Now, Athena Jones gives us a preview of what to look for.
ATHENA JONES, CNN CORRESPONDENT: While presidential debates can affect the outcome of an election, vice presidential debates like this upcoming matchup between Vice President Biden and his GOP challenger Paul Ryan, are a different animal.
MARGARET HOOVER, REPUBLICAN STRATEGIST: You need to be able to see that each vice presidential candidate has hit the standard of readiness, that they will be ready in an emergency, in a national crisis to be able to step into the Oval Office and to take the reins of the presidency. But beyond that, in terms of the actual debate itself, unless there is a star killing or star catching moment, it rarely changes the course of the debate.
JONES: Democratic strategist Donna Brazile says the first rule here, is to do no harm.
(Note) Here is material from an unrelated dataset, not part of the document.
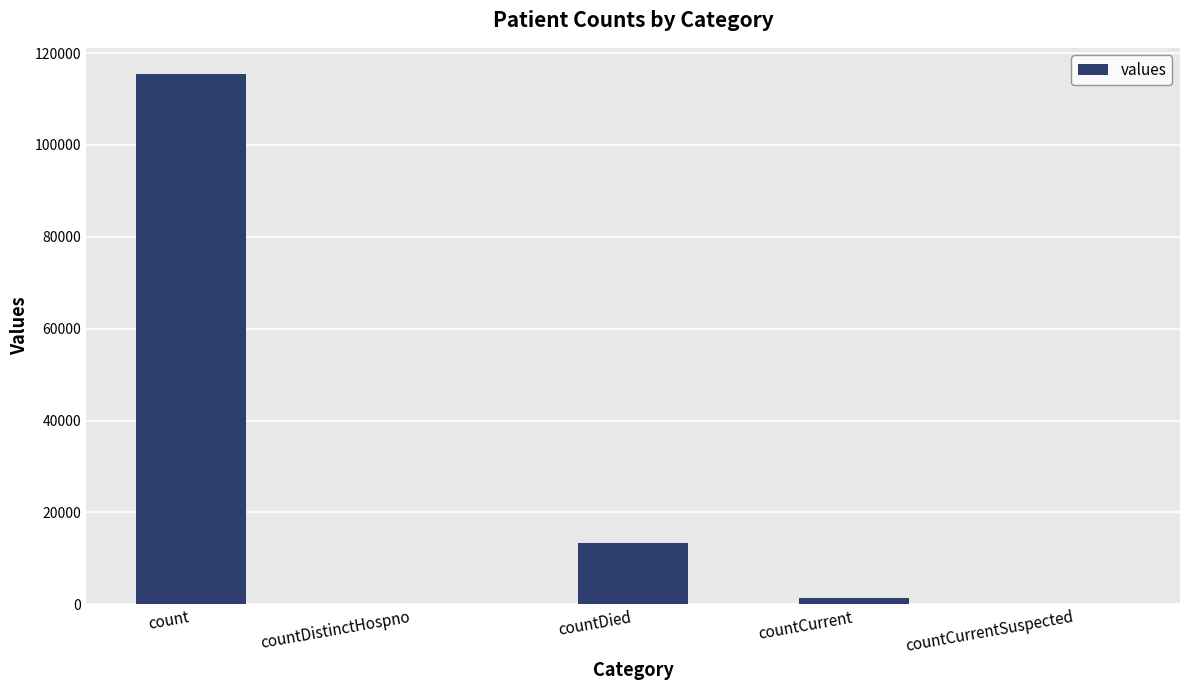

What is the change in value from countDistinctHospno to countDied?

+13343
DONNA BRAZILE, DEMOCRATIC STRATEGIST: In terms of substance, try not to break any new ground, this is not an audition for 2016. This is about 2012 and the top of the ticket.
JOE BIDEN, U.S. VICE PRESIDENT: I don`t know a thing about him. I -- know, I`m ...
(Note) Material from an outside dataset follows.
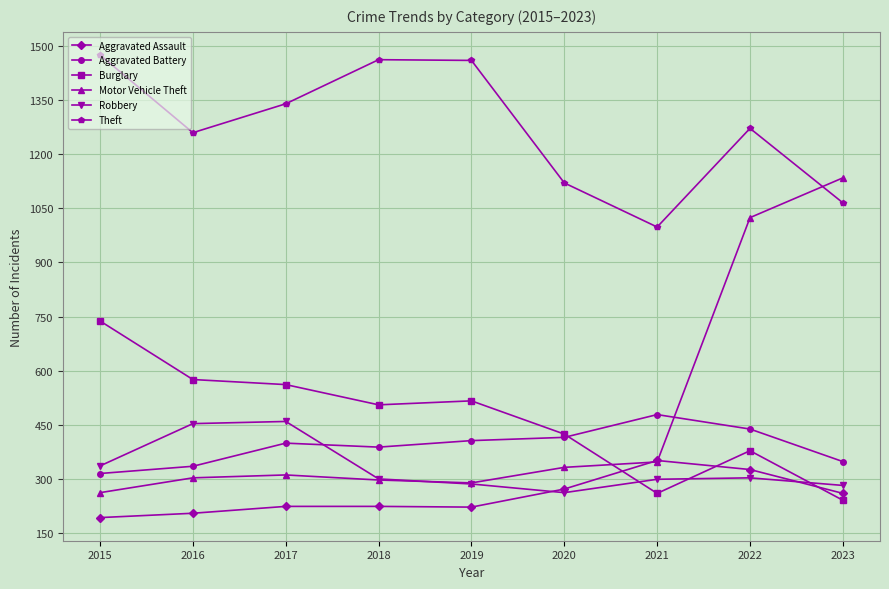

True or false: Theft and Aggravated Battery intersect in this chart.

False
JONES: Biden, who participated in more than 20 debates and forms in the 2008 campaign, says the contests are never easy.
So, what are the candidates` biggest strength? Analysts say for Ryan it`s his ability to speak in detail about policy issues. For Biden, his ease in talking about how national policies affect ordinary people. When it comes to advice for the candidates ...
BRAZILE: Try to be comfortable in your skin, be rested, look into the camera, smile from time to time.
JONES: Athena Jones, CNN, Washington.
AZUZ: Before we go, you ever see that board game Mouse Trap? This is what it looks like, and this is the life size version. I don`t know if it`s a better mousetrap, but it`s certainly a bigger one. It took the guy who came up with the idea 13 years and 50,000 pounds of stuff to build it. You might think this whole idea sounds silly, but come on, he`s super- sizing a board game that tell about trapping a mouse. Of course, it`s going to be a little bit cheesy. Yeah, I know, I know. We are out of time, so we`ll hit the road and see you tomorrow when CNN STUDENT NEWS returns. Have a great day.